As other people are saying here: the Gemini models are mostly terrible at tool use and long context management. And maybe not quite as good with finicky "detail" parts of coding generally.
Where they excel is just total holistic _knowledge_ about the world. I don't like "talking" to it, because I kind of hate its tone, but I find Gemini generally extremely useful for research and analysis tasks and looking up information.
People who say Gemini is bad at long contexts are so wrong.
You can put whole 50,000 - 70,000 LOC codebase into Gemini 3.1 Pro context making it 800,000+ tokens, give it detailed task and ask for whole changed files back and it will execute it sometimes in one shot, sometimes in two. E.g depend on whatever stack you work with let you see all the errors at once so it can fix everything on single reply.
Yes it will give you back 5-15 files up to 4000 LOC total with only relevant parts changed.
This is terrible inefficient way to burn $10 of tokens in 20 minutes, but attention and 1:1 context retention is truly amazing.
PS: At the same time it is bad at tool use, but this have nothing to do with context.
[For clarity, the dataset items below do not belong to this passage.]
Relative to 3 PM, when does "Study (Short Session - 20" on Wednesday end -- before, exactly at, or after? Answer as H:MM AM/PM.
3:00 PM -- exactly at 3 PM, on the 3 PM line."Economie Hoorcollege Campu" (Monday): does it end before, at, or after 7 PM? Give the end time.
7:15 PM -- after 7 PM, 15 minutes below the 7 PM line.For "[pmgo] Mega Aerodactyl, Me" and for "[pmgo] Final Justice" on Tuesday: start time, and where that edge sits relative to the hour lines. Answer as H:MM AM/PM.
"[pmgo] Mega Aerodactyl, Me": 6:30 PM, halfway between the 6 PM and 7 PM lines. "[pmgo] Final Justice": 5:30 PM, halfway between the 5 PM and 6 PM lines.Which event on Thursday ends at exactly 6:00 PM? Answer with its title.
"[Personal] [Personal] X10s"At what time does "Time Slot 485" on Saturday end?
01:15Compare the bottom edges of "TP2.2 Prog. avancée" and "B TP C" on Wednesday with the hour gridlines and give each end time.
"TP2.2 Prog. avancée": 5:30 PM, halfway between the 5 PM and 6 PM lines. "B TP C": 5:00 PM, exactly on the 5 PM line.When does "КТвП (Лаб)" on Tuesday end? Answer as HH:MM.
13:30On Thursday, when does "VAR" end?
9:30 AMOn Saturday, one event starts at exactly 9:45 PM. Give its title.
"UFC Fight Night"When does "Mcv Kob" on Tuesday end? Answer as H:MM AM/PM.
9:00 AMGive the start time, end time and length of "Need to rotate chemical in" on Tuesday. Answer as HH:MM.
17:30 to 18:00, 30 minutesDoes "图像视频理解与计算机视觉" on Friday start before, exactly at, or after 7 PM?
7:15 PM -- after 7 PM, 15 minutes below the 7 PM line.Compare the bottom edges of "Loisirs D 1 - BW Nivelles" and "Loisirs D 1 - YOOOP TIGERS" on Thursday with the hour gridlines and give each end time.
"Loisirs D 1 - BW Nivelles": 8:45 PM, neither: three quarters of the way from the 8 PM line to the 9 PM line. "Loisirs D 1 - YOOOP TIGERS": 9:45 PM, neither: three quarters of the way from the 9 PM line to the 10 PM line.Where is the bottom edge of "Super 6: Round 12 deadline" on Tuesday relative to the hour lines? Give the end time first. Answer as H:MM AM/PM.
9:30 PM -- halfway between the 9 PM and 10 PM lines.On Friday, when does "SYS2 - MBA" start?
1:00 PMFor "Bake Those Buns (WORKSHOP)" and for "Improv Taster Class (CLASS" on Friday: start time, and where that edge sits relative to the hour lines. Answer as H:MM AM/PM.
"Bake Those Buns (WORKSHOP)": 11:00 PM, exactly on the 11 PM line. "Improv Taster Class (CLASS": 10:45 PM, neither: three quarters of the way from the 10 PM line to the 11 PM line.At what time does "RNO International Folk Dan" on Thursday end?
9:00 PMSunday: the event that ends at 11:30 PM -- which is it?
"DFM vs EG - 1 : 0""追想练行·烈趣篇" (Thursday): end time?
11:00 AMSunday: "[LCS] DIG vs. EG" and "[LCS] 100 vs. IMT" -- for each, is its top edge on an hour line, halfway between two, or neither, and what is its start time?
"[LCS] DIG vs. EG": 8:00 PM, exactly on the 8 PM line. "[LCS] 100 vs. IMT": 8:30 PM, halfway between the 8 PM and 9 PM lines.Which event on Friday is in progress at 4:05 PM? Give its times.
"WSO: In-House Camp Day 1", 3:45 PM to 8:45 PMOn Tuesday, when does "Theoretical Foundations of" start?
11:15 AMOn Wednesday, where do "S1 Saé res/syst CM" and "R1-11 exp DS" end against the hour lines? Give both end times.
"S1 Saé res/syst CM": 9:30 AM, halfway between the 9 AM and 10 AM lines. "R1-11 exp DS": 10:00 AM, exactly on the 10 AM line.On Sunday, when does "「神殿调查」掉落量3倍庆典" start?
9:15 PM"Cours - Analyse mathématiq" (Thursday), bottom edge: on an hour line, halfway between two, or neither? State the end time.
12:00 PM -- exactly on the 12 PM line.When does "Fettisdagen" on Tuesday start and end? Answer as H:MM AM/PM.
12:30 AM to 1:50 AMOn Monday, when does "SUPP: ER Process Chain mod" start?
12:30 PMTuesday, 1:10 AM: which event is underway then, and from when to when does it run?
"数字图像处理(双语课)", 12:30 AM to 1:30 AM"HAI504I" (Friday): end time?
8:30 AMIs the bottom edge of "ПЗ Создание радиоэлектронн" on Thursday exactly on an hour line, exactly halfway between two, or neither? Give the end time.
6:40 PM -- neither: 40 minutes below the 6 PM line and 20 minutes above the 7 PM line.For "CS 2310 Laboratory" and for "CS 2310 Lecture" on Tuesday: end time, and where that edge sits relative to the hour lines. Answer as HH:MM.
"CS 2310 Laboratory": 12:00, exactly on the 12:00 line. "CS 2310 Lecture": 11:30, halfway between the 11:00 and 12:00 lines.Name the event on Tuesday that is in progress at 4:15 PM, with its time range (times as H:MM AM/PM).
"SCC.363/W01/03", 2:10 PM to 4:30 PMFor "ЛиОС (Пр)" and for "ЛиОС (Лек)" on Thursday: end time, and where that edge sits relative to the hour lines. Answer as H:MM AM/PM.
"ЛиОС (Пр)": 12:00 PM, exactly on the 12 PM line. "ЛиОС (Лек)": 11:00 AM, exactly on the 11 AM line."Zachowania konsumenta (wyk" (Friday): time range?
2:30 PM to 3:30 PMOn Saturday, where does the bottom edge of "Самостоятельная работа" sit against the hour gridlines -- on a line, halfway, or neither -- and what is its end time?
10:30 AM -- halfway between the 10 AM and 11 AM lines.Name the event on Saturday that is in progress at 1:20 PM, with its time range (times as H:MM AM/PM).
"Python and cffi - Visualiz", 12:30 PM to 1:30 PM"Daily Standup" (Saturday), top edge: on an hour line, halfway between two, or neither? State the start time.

Gemini had the best long context support for the longest time, and even now at >400k tokens it's still got the best long context recall.
Gemini is just not trained for autonomy/tool use/agentic behavior to the same degree as the other frontier models. Goog seems to emphasize video/images/scientific+world knowledge.
My experience is it advertises large context and then just becomes incoherent and confused as it climbs to fill that context.
e.g. it sucks at general tool use but sucks even more at it after a chunk of time in a session. One frustrating situation is to watch it go into a loop trying and failing to edit source files.
I often wonder how my old coworkers from Google get by, if this is the the agentic coding they have available to them for working on projects on Google3. But I suspect the models they work with have been fine tuned on Google's custom tooling and perform better?